# OMG! coolest toolbox ever!!



## denkodc2 (Jul 22, 2011)

alright, whos jealous? who likes this and who doesnt?










if theres a cool toolbox section please put this there!


----------



## E-RustBox'er (Jul 30, 2011)

Oh Cool !! pic doesn't work..


----------



## Kzoo (Jun 23, 2011)

Yet another reason why noobs shouldn't be allowed to start threads...


----------



## stas92 (Nov 18, 2011)

I really want to see!! All I need is your email and password so I can log in and see your attachment. Please PM me it so no one else steals your email account.


----------



## PSU (May 15, 2004)

Kzoo said:


> Yet another reason why noobs shouldn't be allowed to start threads...


Be nice. 

:laugh:


----------



## denkodc2 (Jul 22, 2011)

Works on my desktop but not on my android??? Who's got a solution?


----------



## xJOKERx (Apr 8, 2009)

that's pretty cool


----------



## najel (Apr 10, 2008)

I do want that. Any shots of the tool assortment in there?


----------



## E-RustBox'er (Jul 30, 2011)

Toolbox is very "OMG" nice !! 
And YES I'm jealous.. :thumbup:


----------



## sleepin gti (Jan 21, 2011)

legit :thumbup:


----------



## denkodc2 (Jul 22, 2011)

najel said:


> I do want that. Any shots of the tool assortment in there?
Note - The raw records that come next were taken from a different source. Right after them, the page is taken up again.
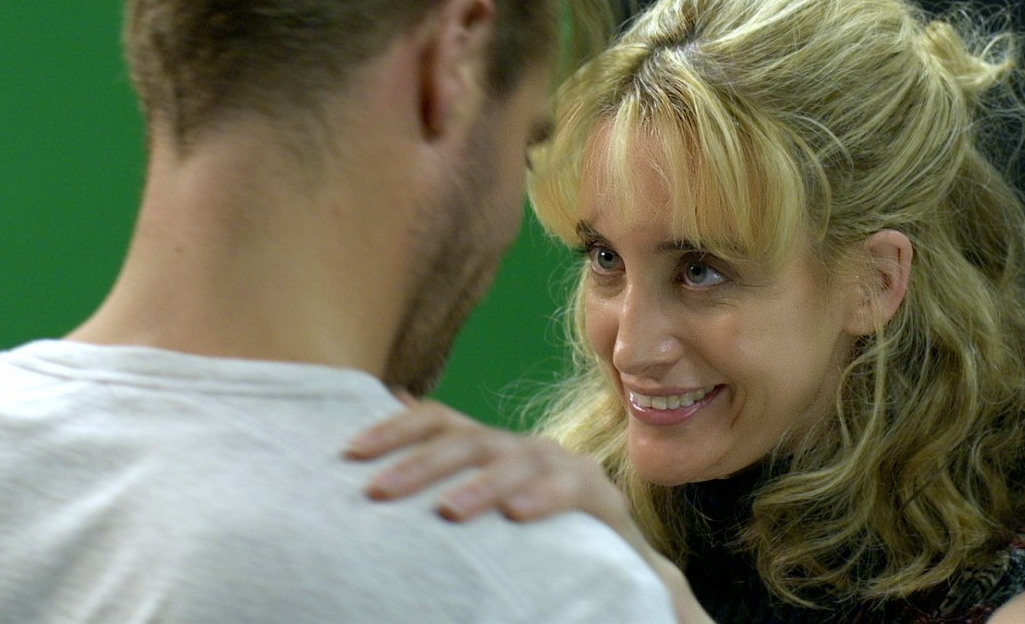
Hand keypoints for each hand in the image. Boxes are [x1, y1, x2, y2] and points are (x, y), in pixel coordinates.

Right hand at [345, 398, 714, 623]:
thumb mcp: (641, 580)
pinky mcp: (464, 435)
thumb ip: (670, 603)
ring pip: (459, 436)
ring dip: (415, 457)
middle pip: (507, 457)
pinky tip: (353, 448)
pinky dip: (391, 428)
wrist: (569, 510)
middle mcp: (540, 455)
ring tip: (373, 486)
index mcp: (585, 486)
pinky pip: (427, 422)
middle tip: (443, 512)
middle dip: (474, 481)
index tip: (515, 515)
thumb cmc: (602, 555)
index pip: (568, 481)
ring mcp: (499, 440)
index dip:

Lol wouldn't have enough film. Just the goodies in there. Torx, triple squares, allens, you know all the dub stuff.


----------



## Ericc. (Sep 29, 2010)

thats pretty sweet


----------



## Seki (Nov 19, 2009)

:thumbup:


----------



## joebags (Jun 15, 2007)

> if theres a cool toolbox section please put this there!


 http://forums.vwvortex.com/showthread.php?5535731-Men-(and-women)-WITH-tool-sets&highlight=tools


----------



## aadesh (Jan 13, 2012)

ha ha its coolest and also huge. cant keep at home


----------



## lance0206 (Apr 3, 2011)

looks awesome


----------



## GliGirlDriver (Dec 15, 2009)

:what:


----------



## Eric D (Feb 16, 1999)

This tool box is cool.


----------



## Motorjunkie (Aug 17, 2007)

That is what I did to the inside of my top drawer.

But that looks dope.:thumbup::thumbup:


----------



## mk_ultra (Jan 31, 2009)

:thumbup:


----------